**Written request 1**:
Transcribe the passage of the Kennedy remembrance from "Three years before" up to and including "was among them.".
**Written request 2**:
Repeat the records word for word, from their first line up to and including the line with "genus: Deschampsia".

**Selected excerpt**:
........

Bob Babbage: Remembering Kennedy — My family morning with JFK

The tears.

All the tears, the weeping, the searching for an understanding of what it meant — this is what I saw and remember.

Three years before Dallas, Senator John Kennedy came to Lexington on October 8, 1960 for a rally on the big yard in front of U.K.  Our Dad got us up before sunlight, my brother Keen and me, to get to campus at the step-side corner of the stage.

Almost no one was there.  Hundreds arrived, finally several thousand, boisterous and excited, especially the loud group of students chanting “We want Nixon” near us.  The place was roaring when Kennedy hopped onstage, where various leaders were waiting.  Our grandfather, Keen Johnson, was among them.

As the event ended Kennedy worked the front line right where we were, so our Dad pushed us up to reach out to the candidate as he left.

We managed to get in the long motorcade to the airport.  It was near there that I saw the extraordinary Wilson W. Wyatt of Louisville cheering Kennedy.  Wyatt shouted “Huh-rah for Kennedy” — not hooray, but a classy, uniquely toned encouragement.

Funny what one remembers.

Then 50 years ago, when Mr. Briscoe Evans came over the intercom at Morton Junior High it was to say that “President Kennedy has been shot.  I repeat:  President Kennedy has been shot.”  I was in study hall, last period, a Friday.  Miss Conner, the dear, elderly teacher serving as proctor, was visibly upset.

Babbage-BobWithin the hour Evans’ came back on to say the President was dead.  Miss Conner buried her face in her hands and wept.  She was shaking.  We sat in shock, awkward middle schoolers unable to adequately take it in.

My concern grew as school was dismissed for the weekend and teachers were in the hallway, openly crying, even panicked it seemed.  I had never seen anything like this.

Kids on my street walked home many days.  As we came down the block my friend’s mother stood in their driveway, sobbing.  They were Catholic.  She cried over and over in the days ahead.

When we reached our house our mother was standing in the doorway too upset to speak.

On the day of the funeral there was the muffled drumbeat, the rider-less horse, the tear-stained face of the former First Lady through her thin black veil, the salute of a little boy to his father.

America watched all of this.

In time Dr. King would be murdered.  We were in high school by then.  That summer during Boys State at Eastern Kentucky University Robert Kennedy was shot.  Then-Speaker of the House Harry King Loman of Ashland, the moderator, told us when RFK was gone.

Mitchell Nance of Glasgow was elected governor of Boys State.  All of us thought about public service that week, the price some paid.  I recall thinking what a decent guy Nance was.    He went on in life to serve on the bench in Barren County.

Months passed.  Nixon would rise.  Then fall.  Years would go by.  Reagan would be shot in the first hundred days of his presidency.  It happened the week I filed to run for Lexington city council, bringing back the continuum of losses. It all seemed to connect as if the word transition were not a post-election acion, but a way of life never quite understood in advance.

........

**Material shown**:
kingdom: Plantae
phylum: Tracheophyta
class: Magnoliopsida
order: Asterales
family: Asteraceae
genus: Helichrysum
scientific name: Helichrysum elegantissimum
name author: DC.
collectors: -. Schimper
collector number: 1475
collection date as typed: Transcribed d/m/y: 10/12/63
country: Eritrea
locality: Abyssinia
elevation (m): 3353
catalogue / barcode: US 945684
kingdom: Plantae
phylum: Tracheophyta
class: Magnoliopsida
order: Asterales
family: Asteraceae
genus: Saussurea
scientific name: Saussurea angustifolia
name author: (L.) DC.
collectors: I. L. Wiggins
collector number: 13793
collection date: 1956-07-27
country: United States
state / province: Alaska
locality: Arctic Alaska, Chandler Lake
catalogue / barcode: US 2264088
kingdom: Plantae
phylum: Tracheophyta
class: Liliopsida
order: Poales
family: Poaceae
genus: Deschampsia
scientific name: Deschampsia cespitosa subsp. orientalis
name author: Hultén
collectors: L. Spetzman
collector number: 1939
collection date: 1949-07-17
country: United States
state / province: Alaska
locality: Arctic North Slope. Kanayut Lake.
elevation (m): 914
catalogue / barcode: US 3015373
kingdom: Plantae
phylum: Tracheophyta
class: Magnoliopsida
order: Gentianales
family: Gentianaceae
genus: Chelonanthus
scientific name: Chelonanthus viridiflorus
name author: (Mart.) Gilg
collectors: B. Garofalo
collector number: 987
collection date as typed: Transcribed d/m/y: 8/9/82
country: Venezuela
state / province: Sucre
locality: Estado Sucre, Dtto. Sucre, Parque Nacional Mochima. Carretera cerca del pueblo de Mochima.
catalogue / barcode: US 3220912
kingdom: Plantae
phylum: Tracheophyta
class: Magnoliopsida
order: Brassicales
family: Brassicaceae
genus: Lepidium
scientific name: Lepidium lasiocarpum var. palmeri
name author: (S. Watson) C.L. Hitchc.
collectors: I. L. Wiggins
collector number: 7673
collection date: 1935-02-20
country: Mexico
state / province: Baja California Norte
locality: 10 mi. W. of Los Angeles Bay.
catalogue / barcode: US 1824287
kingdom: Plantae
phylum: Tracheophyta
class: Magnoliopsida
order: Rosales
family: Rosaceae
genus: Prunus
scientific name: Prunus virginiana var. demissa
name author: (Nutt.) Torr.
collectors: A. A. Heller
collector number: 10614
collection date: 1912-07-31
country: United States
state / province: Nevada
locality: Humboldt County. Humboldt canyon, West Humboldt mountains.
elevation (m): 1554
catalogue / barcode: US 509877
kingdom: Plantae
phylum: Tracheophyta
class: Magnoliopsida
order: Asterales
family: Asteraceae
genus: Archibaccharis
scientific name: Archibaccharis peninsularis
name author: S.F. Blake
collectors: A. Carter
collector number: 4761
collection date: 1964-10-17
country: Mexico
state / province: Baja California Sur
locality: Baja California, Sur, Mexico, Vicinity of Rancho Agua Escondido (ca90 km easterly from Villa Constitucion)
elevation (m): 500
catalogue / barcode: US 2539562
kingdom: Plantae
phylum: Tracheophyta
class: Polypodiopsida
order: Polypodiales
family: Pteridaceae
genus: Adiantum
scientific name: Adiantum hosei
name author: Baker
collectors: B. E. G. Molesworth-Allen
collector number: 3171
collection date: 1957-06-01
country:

........

**Complete response 1**:
Three years before Dallas, Senator John Kennedy came to Lexington on October 8, 1960 for a rally on the big yard in front of U.K.  Our Dad got us up before sunlight, my brother Keen and me, to get to campus at the step-side corner of the stage.

Almost no one was there.  Hundreds arrived, finally several thousand, boisterous and excited, especially the loud group of students chanting “We want Nixon” near us.  The place was roaring when Kennedy hopped onstage, where various leaders were waiting.  Our grandfather, Keen Johnson, was among them.

**Complete response 2**:
kingdom: Plantae
phylum: Tracheophyta
class: Magnoliopsida
order: Asterales
family: Asteraceae
genus: Helichrysum
scientific name: Helichrysum elegantissimum
name author: DC.
collectors: -. Schimper
collector number: 1475
collection date as typed: Transcribed d/m/y: 10/12/63
country: Eritrea
locality: Abyssinia
elevation (m): 3353
catalogue / barcode: US 945684
kingdom: Plantae
phylum: Tracheophyta
class: Magnoliopsida
order: Asterales
family: Asteraceae
genus: Saussurea
scientific name: Saussurea angustifolia
name author: (L.) DC.
collectors: I. L. Wiggins
collector number: 13793
collection date: 1956-07-27
country: United States
state / province: Alaska
locality: Arctic Alaska, Chandler Lake
catalogue / barcode: US 2264088
kingdom: Plantae
phylum: Tracheophyta
class: Liliopsida
order: Poales
family: Poaceae
genus: Deschampsia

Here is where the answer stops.